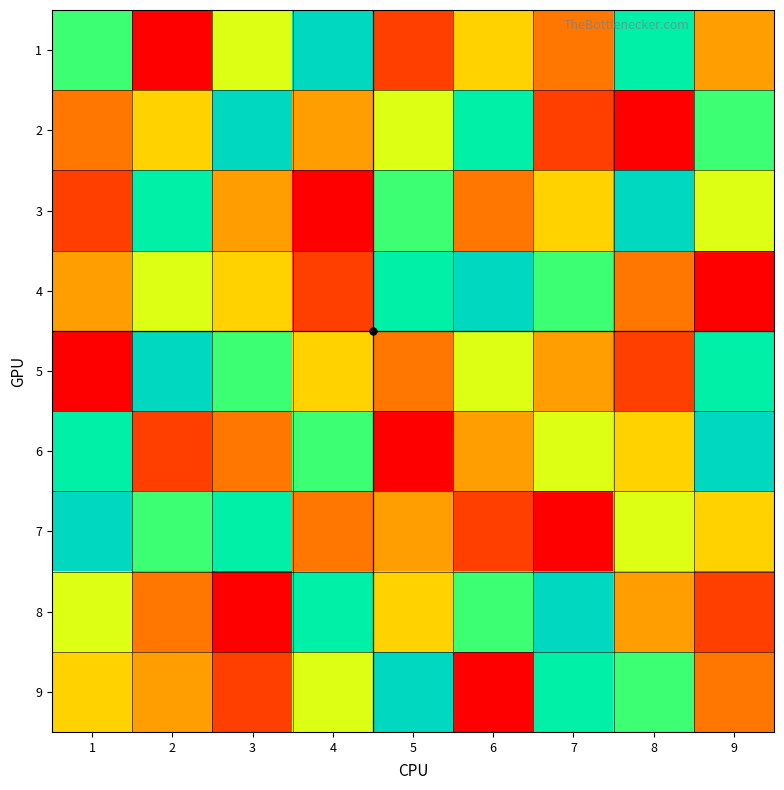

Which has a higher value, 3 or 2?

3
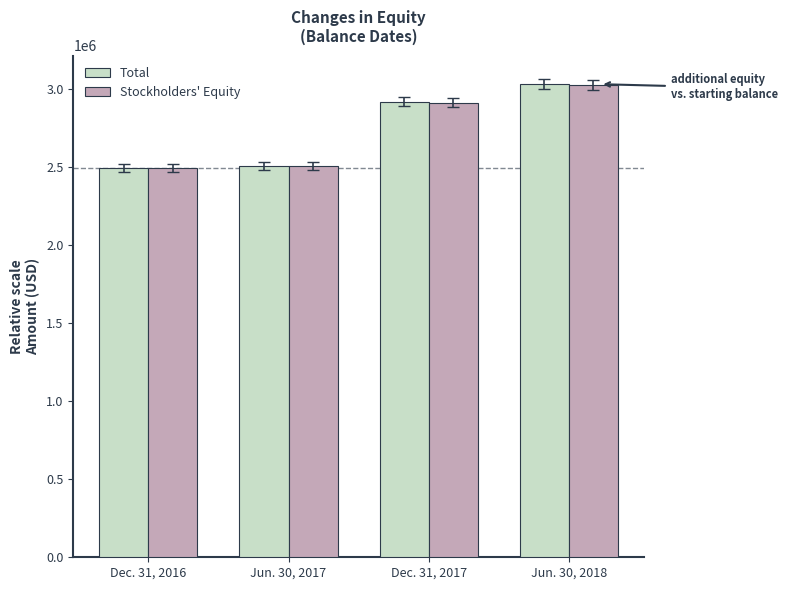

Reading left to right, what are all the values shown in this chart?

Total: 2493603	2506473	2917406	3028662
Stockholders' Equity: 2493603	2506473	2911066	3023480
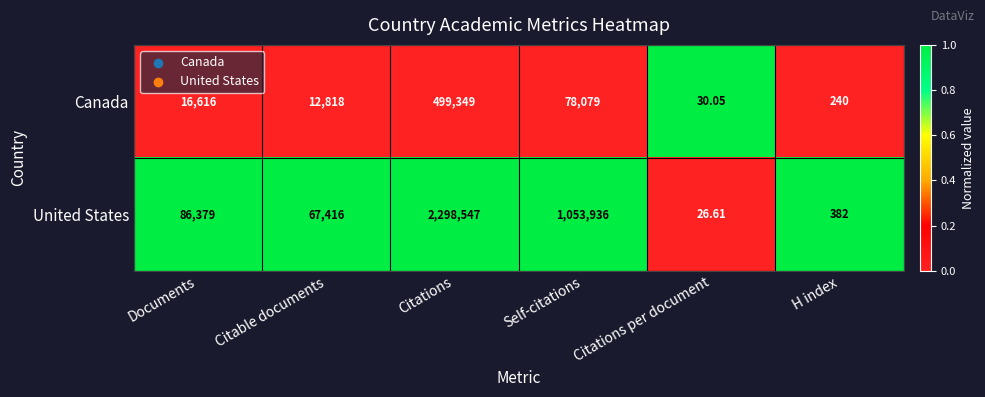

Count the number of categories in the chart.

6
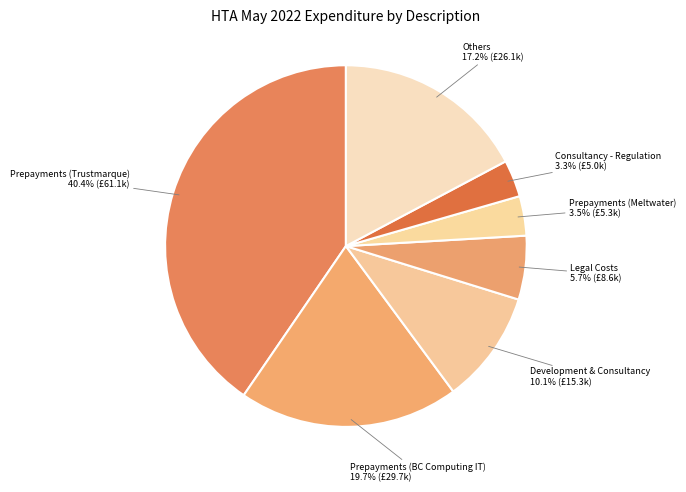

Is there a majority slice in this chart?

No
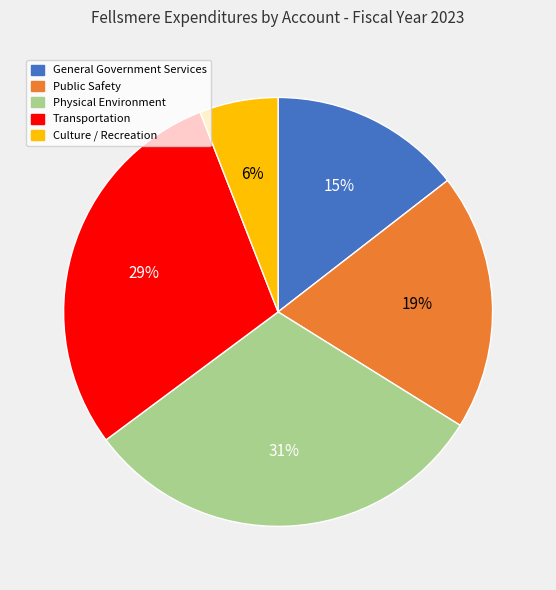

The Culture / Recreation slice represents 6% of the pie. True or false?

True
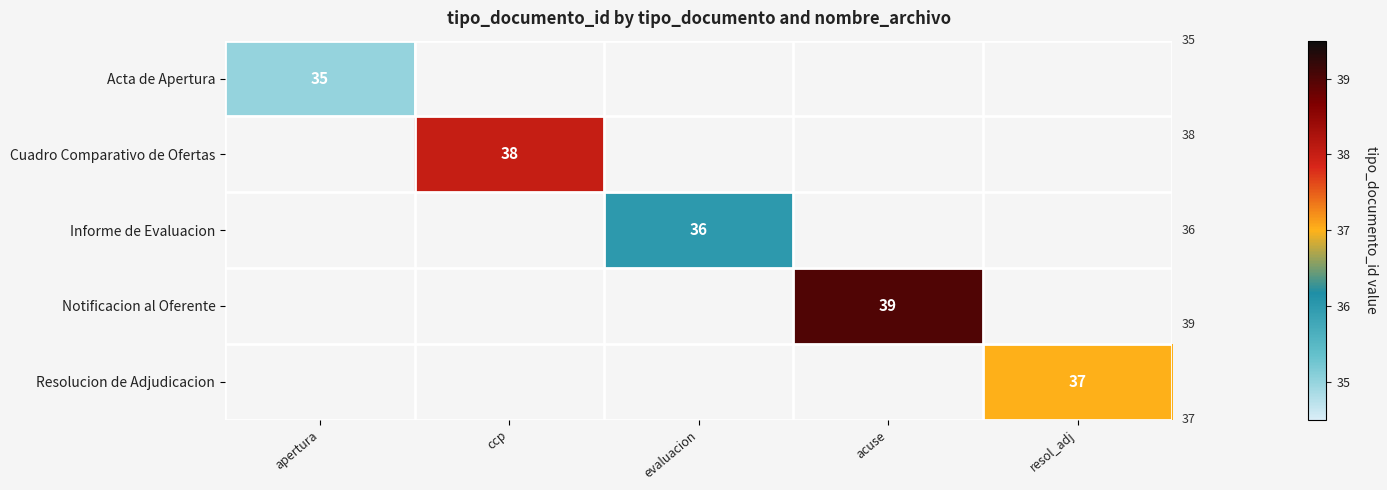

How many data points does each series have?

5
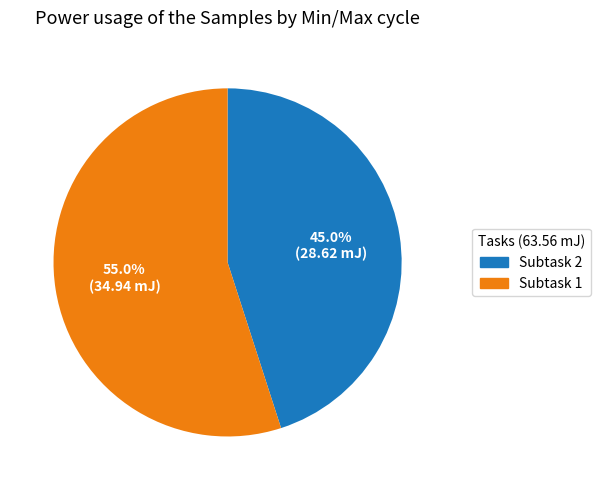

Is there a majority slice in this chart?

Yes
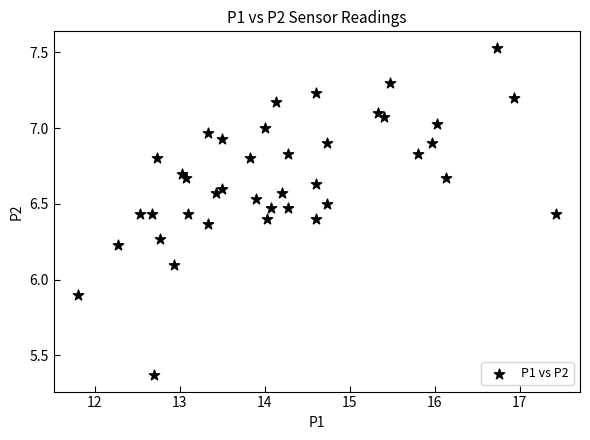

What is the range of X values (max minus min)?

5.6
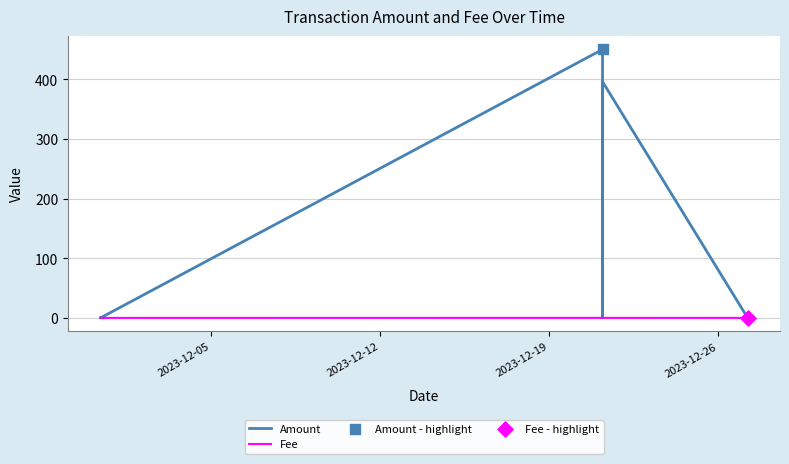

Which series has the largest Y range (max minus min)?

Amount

- [Task brief]
Write out every line of the records above word for word, leaving out the pictures.

- [Exercise solution]
Which has a higher value, 3 or 2?

3

Reading left to right, what are all the values shown in this chart?

Total: 2493603	2506473	2917406	3028662
Stockholders' Equity: 2493603	2506473	2911066	3023480

Count the number of categories in the chart.

6

Is there a majority slice in this chart?

No

The Culture / Recreation slice represents 6% of the pie. True or false?

True

How many data points does each series have?

5

Is there a majority slice in this chart?

Yes

What is the range of X values (max minus min)?

5.6

Which series has the largest Y range (max minus min)?

Amount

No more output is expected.